Я опускаюсь на корточки перед сыном. С тех пор как он достиг совершеннолетия, я никогда не опускался, чтобы быть ниже его. Он был не только моим сыном, но и подданным. Но сегодня утром я хочу увидеть его лицо. Мне нужно его увидеть.
— Ваше величество, — протестует он, увидев меня перед собой. Он пытается сползти ниже на матрасе, но я останавливаю его, кладя руку ему на колени и удерживая на месте.
— Тебе хуже, сын мой? — тихо спрашиваю я.
Он медленно поднимает голову и смотрит на меня. И клянусь, я никогда раньше не видел на нем такого страха.
— Окружающий мир растворился в черноте, — тихо говорит он. — Я знал, что мои глаза открыты, но ничего не видел. Я даже не мог понять где верх, а где низ. Я думал, что навсегда потерял зрение и чувства.
— Слушайся своих целителей, Леголас, — говорю я, мрачно сжимая губы. — Если ты будешь отдыхать, то поправишься.
— Я думал только о том, какая будет польза королевству от слепого лучника, — сказал он, прикрыв дрожащими руками лицо.
У меня нет на это хорошего и готового ответа, потому что мы с ним никогда не были в такой ситуации. Раньше мы оба неоднократно получали ранения, но всегда были готовы сражаться в будущем. У нас никогда не отнимали наши чувства.
— Мне очень жаль, — тихо говорит он на мое молчание. — Прости. Я слишком драматичен. Это пустая трата нашего времени…
Я не могу позволить ему так думать. У него могут быть свои страхи, но он и так слишком мало заботится о себе. Я прижимаю ладони к его щекам и смотрю в глаза. Он должен кое-что знать.

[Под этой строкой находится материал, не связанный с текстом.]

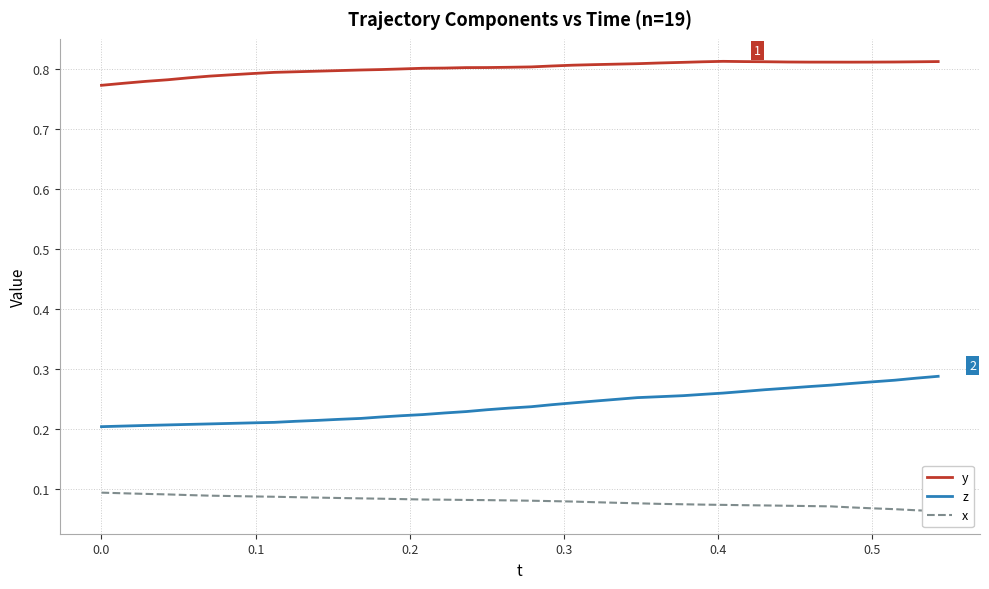

True or false: x has more than 1 points higher than both neighbors.

False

— Ты не просто лучник, Леголас, — говорю я ему. Эльфы вокруг нас притихли, и я понимаю, что целители хотят осмотреть его, но не осмеливаются помешать мне поговорить с сыном. — Ты воин от макушки до кончиков пальцев на ногах. Что бы ни случилось, ты всегда найдешь выход. Ты моя радость. И ты мой свет. Ты увидишь меня сквозь войны и сражения, даже в самую темную ночь.

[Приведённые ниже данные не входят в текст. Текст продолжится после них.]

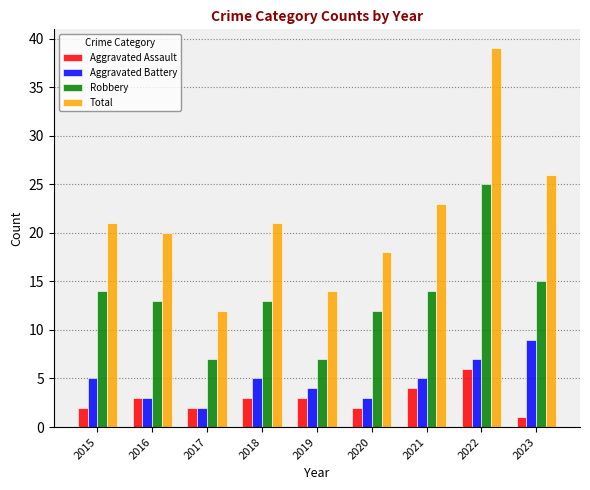

What is the maximum value shown in the chart?

39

На его губах появляется легкая улыбка, а глаза сверкают.
— Теперь, принцу нужно лечь в кровать, — поддразниваю я его, — и вылечится от этого недуга.
Я встаю и помогаю ему снять тунику. Но через минуту он закрывает глаза рукой и прижимается ко мне. У него снова кружится голова, и я укладываю его на кровать. Слуга подбегает ближе и снимает с моего сына обувь, потом убирает сброшенную тунику.
Леголас с облегчением вздыхает, опуская голову на подушку. Меня тревожит, что он выглядит таким бледным, и беру его за предплечье. Он открывает глаза и смотрит на меня.